CLASS OF 2024 AND OTHER ETHEREAL THINGS After graduation night, hors d'oeuvre plates heaped with well-intentioned  lies about keeping in touch,  the dog left a baby bunny  on the front porch. I carried it  in the shallow hollow of a shovel,  tucked it in dirt beneath the oak tree  next to the bluebird and the bat.  When I came back he’d snatched  another one from some unseen nest. I held it a moment. It was shocked and breathing fast. It’s a shivering thing, the moment,  and one too wild to bring inside and raise it as our own.  Maybe the best we can ask  is that it live to see another day,  and then a quiet front-porch view  to watch it slip away  beneath the blackberry hedge. 

Cicada Song

CICADA SONG — for my sophomores; stay “wise fools” foreve r Impossible to ignore you this time of year, cicadas  and seniors.
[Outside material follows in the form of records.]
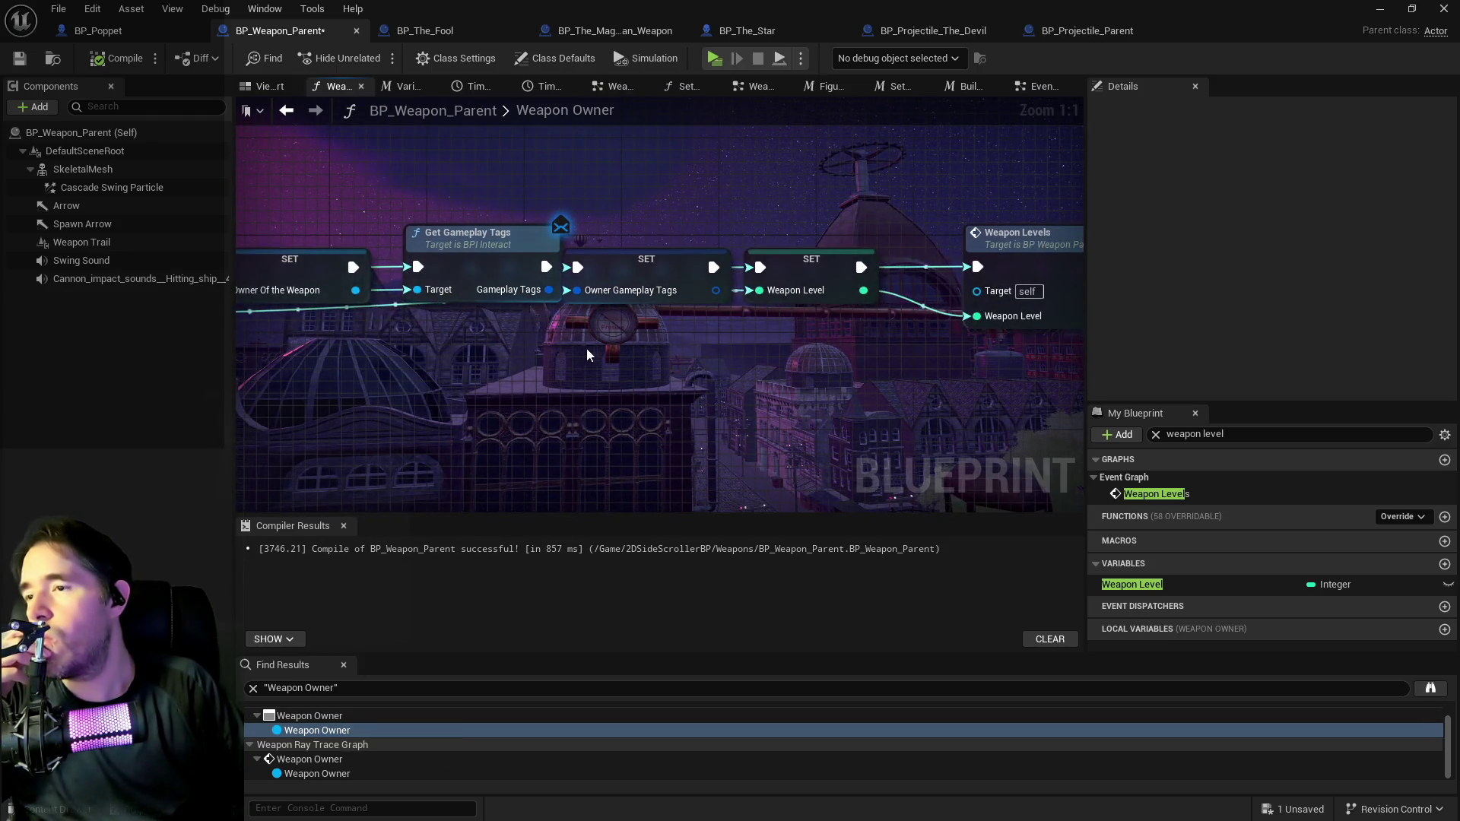
pyautogui.moveTo(590, 348); pyautogui.dragTo(426, 342)
pyautogui.moveTo(600, 334)
pyautogui.mouseDown()
pyautogui.moveTo(970, 341)
pyautogui.moveTo(510, 342)
pyautogui.mouseUp()
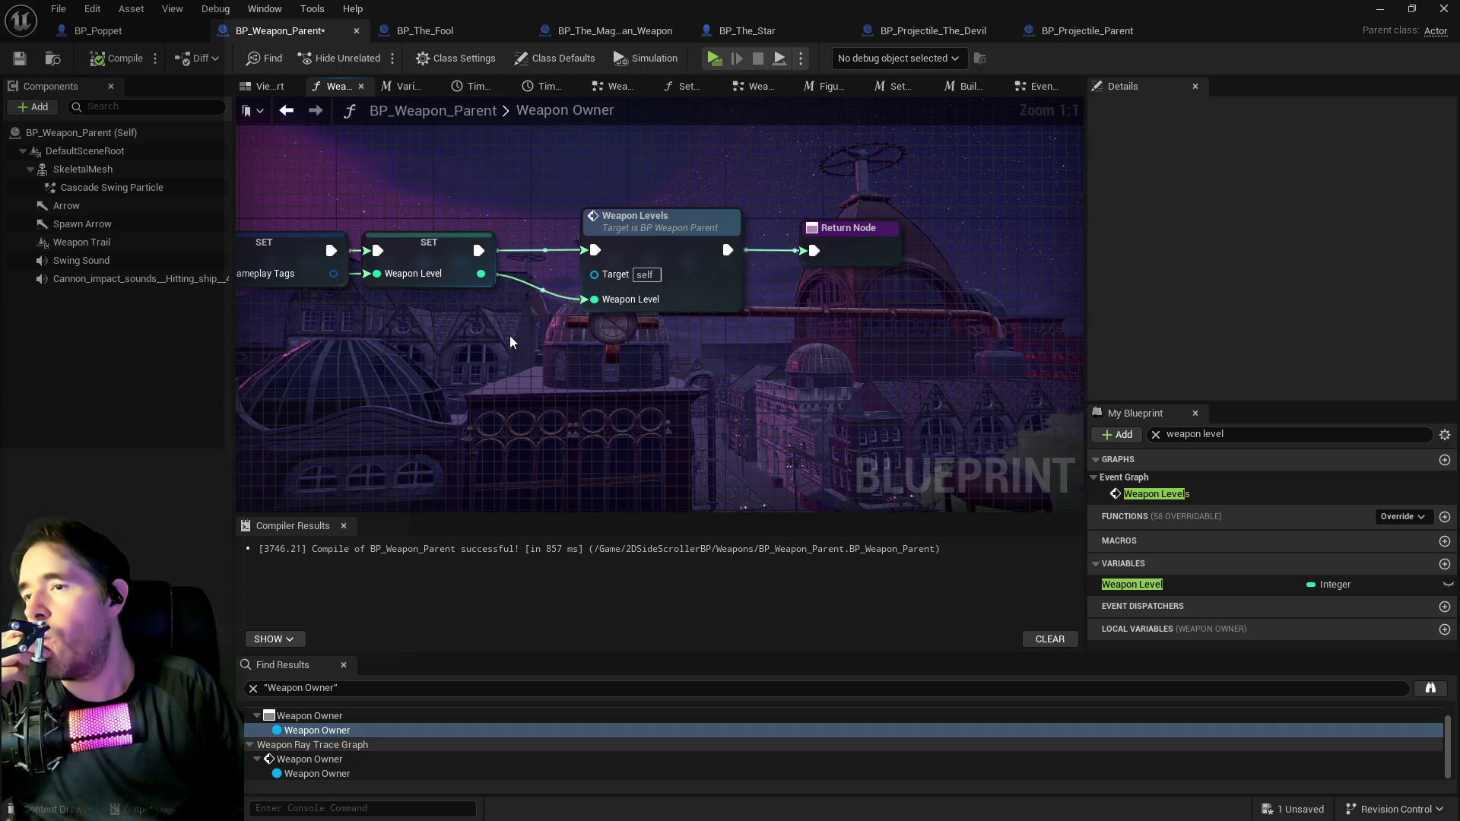
pyautogui.moveTo(510, 342); pyautogui.dragTo(684, 358)
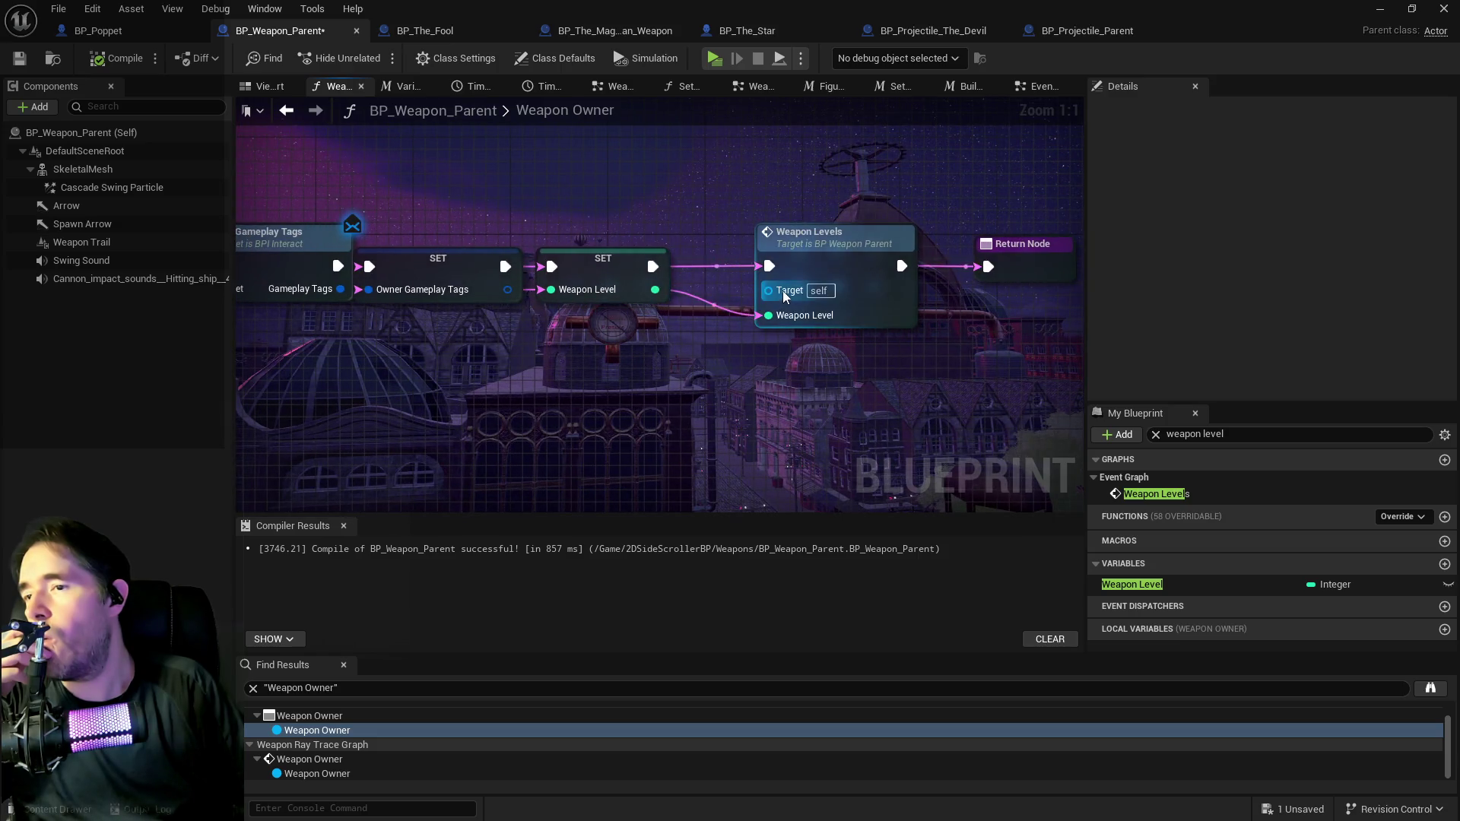
pyautogui.click(825, 262)
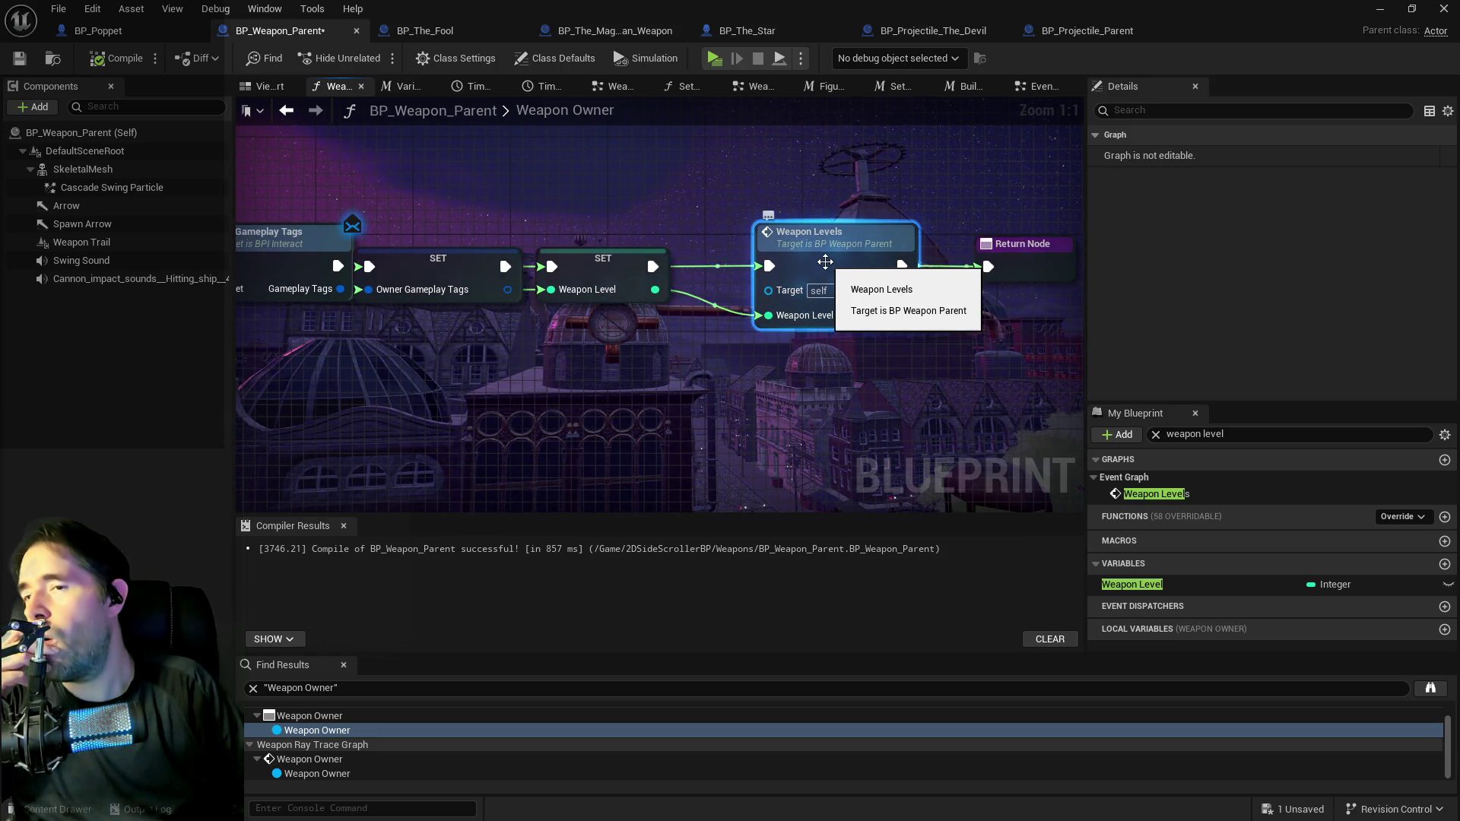
pyautogui.doubleClick(825, 262)
# View the Weapon Levels custom event, then return to BP_Poppet's Begin Play graph.
pyautogui.scroll(-4, 715, 385)
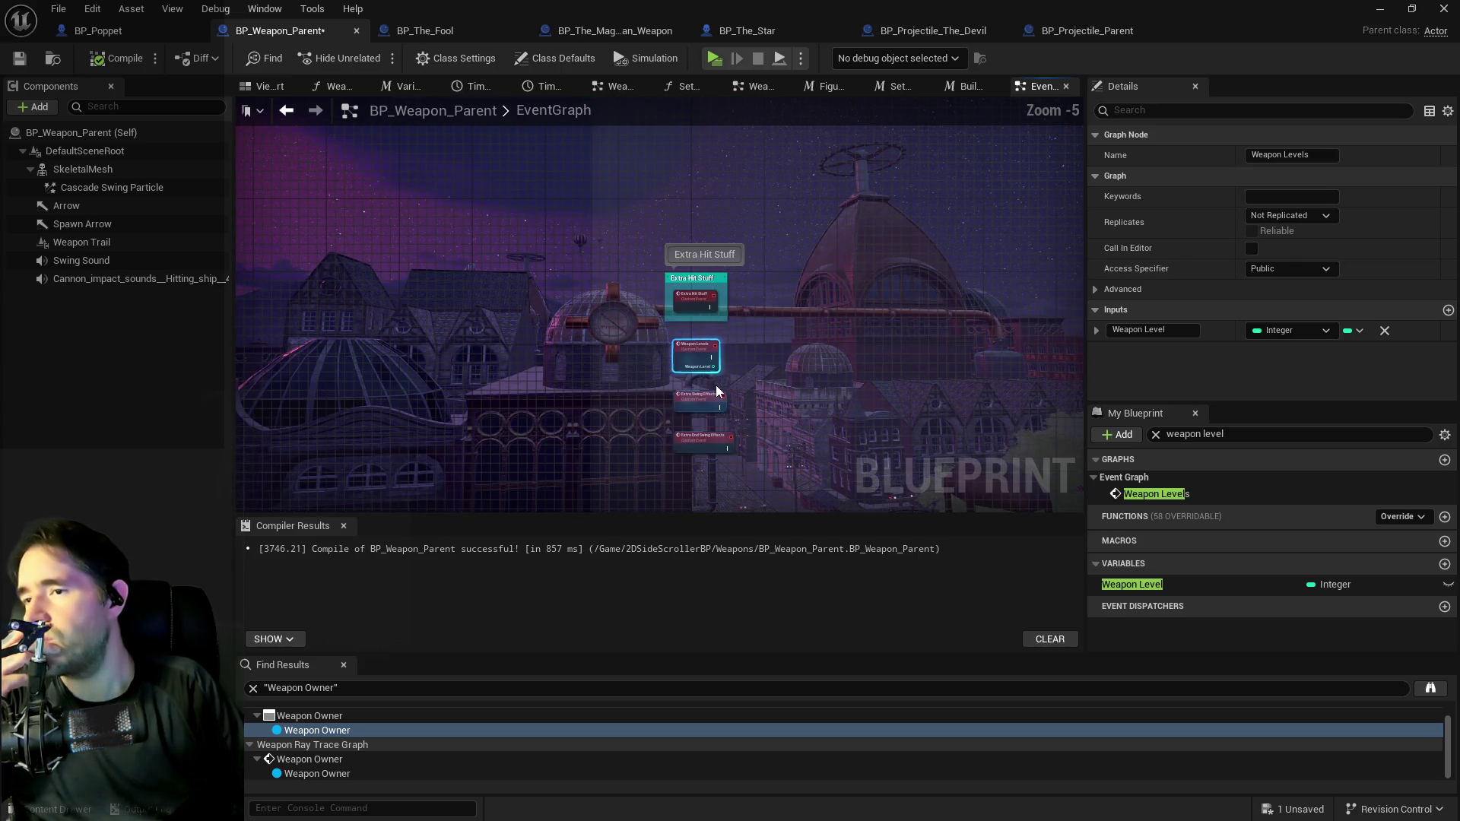
pyautogui.scroll(4, 715, 385)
Roughly seventeen  years to prepare and then suddenly  you’re there, red-eyed and hungry for wings if only keenly aware  that everything else is hungry too and likes the taste of you.  No expert here, but survival  seems to entail finding a firm tree  to cling to, a willingness  to vanish into a song far bigger than  the single note of a self, and then,  eventually, a slow emergence as you leave behind your hollow shell,  joining the rest of us as we make  our lilting way to light,  the old world both haunted  and hallowed with our husks.

Against the Grain

AGAINST THE GRAIN The room addition transitions  from hardwood to vinyl  plank without a lip, silent  as most stutter-worthy  thresholds prove to be in our brief trip across the living room, which is a momentary stop on this tedious tour where we are politely implored to ogle the collection of knick- knacks tacked on the wall, note the fresh coat of paint,  till with a glance against the grain we chance to look down to discover that somewhere the very ground was changed.